What needs to be done
For the entries below, how many lines contain the word "text"? Reply with the number and nothing else.

Records provided

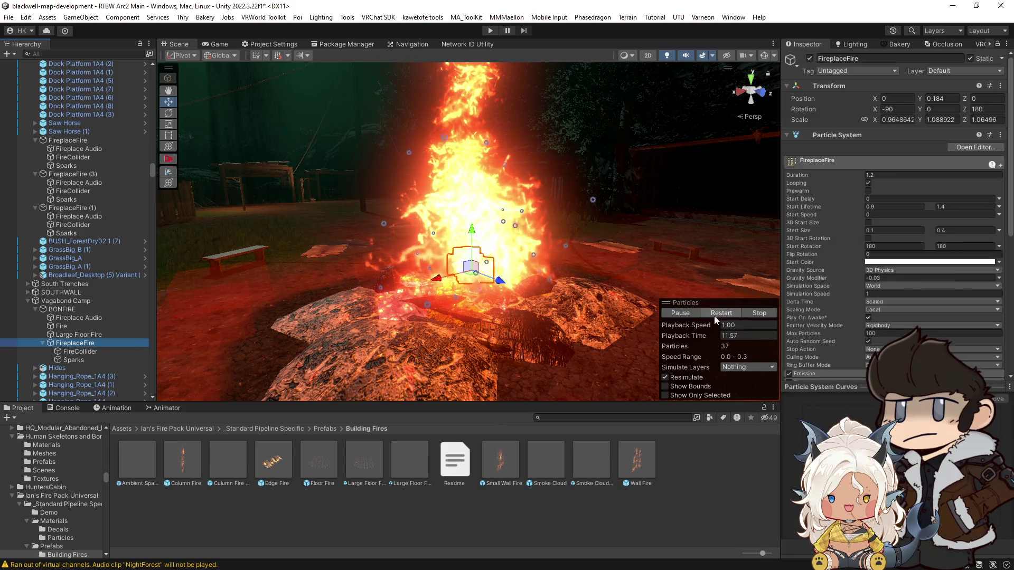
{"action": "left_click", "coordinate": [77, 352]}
==
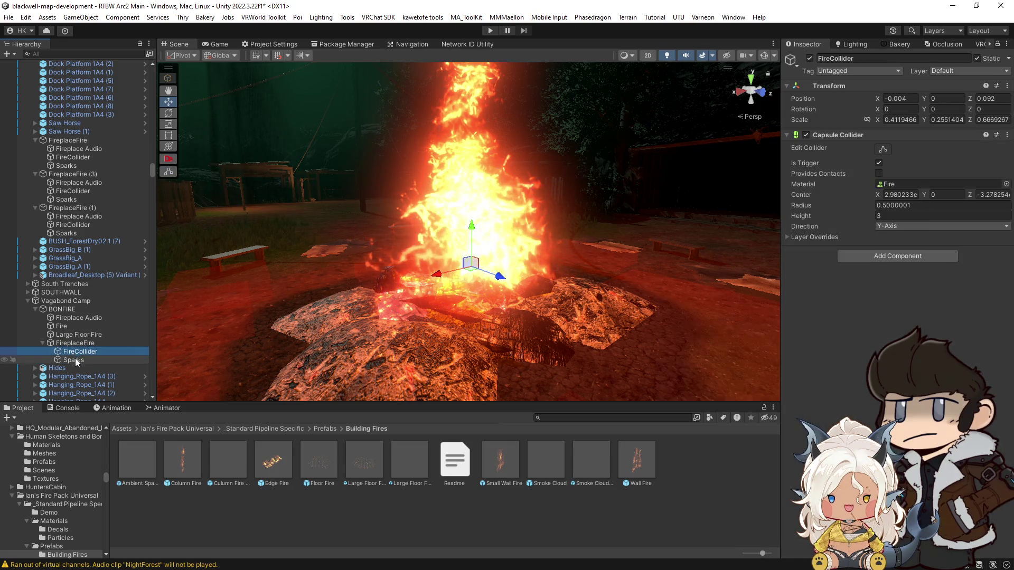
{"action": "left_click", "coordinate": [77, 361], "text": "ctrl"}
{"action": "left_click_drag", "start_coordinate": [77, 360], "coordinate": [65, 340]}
...
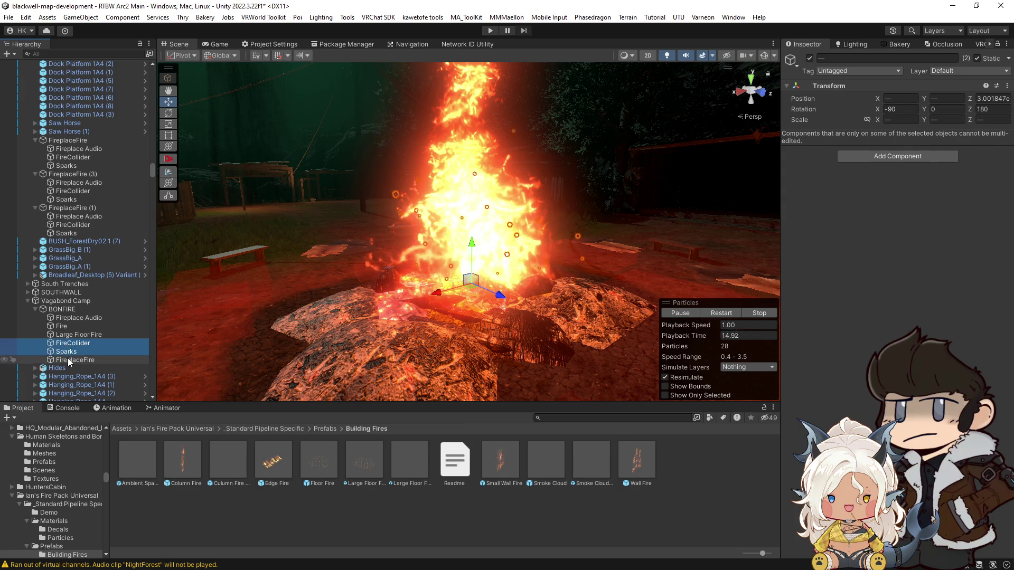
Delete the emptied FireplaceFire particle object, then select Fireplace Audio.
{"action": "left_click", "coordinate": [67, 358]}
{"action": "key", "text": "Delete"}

Solution
2